By Johnny Jackson
"I push the people and the staff around," said Rita Adams, joking. "(Seriously) I like people, and I enjoy helping people."
Adams is a 28-year veteran customer service representative and supervisor for British Airways. At Hartsfield-Jackson Airport, she is one of 16 other British Airways agents.
The 56-year-old has seen many things in her tenure. She said none were extreme though, priding a moment in her career when she experienced the effects of her good works.
She remembered spending three days trying to find the owner of a camera she thought was her own. She developed photos from the camera realized someone misplaced their camera at the airport. She was able to track the flight the man was on from the identification code on the wing of the plane; she saw the code in the background of one of his photos.
Like thousands of airline gate agents, Adams deals daily with finding and resolving passenger problems. Sometimes she works behind counters near those gates where frantic passengers sometimes camp out to board delayed flights.
She might spend some time dealing with passenger information, assigning seats and checking ticket. She said she spends most of her time answering passenger questions and helping them out with problems they may not even realize they have.

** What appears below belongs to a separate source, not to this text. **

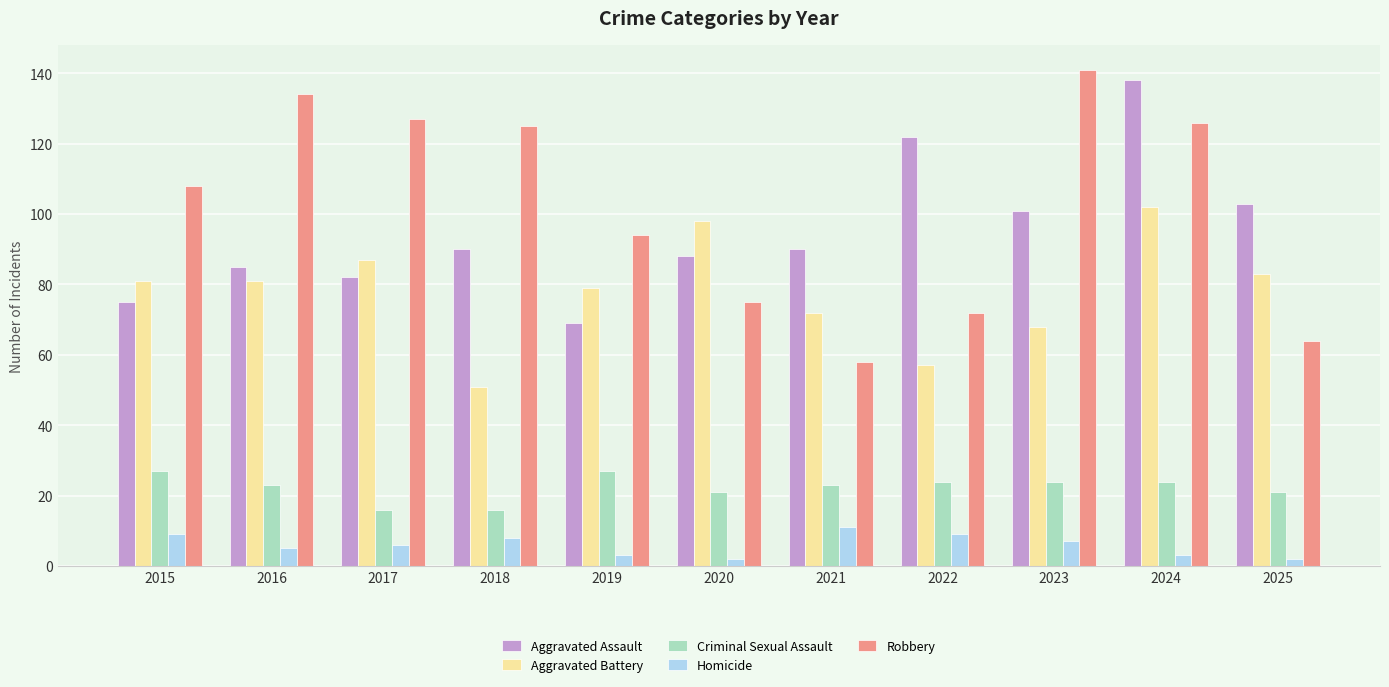

Which series changed the most between 2015 and 2025?

Robbery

She knows, because she listens, she said.
"I don't just answer people's questions," Adams said. "I figure out the questions they don't know to ask me by listening. When I was a small girl, I spent a lot of time with my grandparents. They taught me how to talk to people and how to listen.

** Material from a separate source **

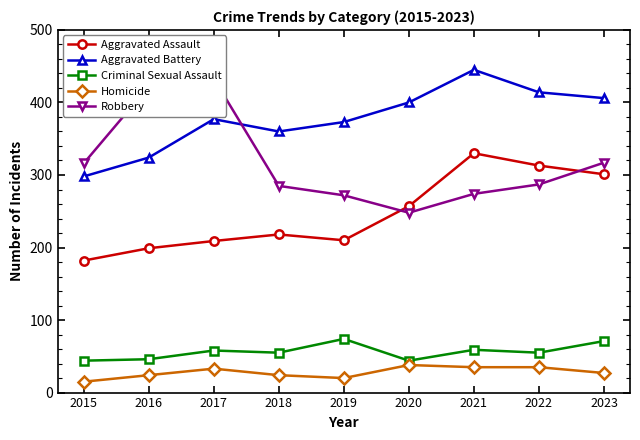

At which category does the chart reach its peak across all series?

2021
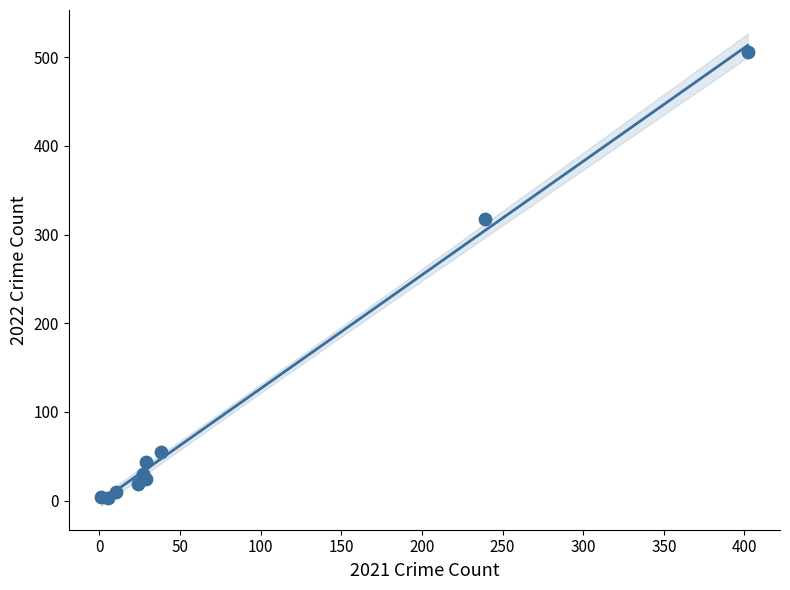

What Y value in the scatter plot is closest to 254?

317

"You have two ears and one mouth, and why is that," she said, repeating her grandfather. "My philosophy is treat the passengers like you'd want to be treated."
And she credits her beloved, departed grandmother Suda with a lot of who she is today.
As her grandmother, she loves to garden. She has an extensive flower garden at home too, just about six minutes away from airport, she boasted.
Adams plants gardenias and hydrangeas. Some azaleas are planted, here and there, about her house. She still has the arrowhead philodendron her grandmother gave her years ago. And she has managed to grow several plants from the one.
Year's ago, she went into remission from cancer, something she tells coyly these days.
"That's done and over-with," she said in relief and finality. "I'm cancer free now; so, I'm good."
Adams seems otherwise shy and gentle in a way. She was born and raised in Kentucky. She attended Western Kentucky University, where she actually majored in Library Sciences. But she fell in love with the aviation industry and the people at British Airways.
Adams is entering her third year at Hartsfield-Jackson Airport.
"I enjoy Atlanta," she said. "I like that I come to work everyday, and everyday is different."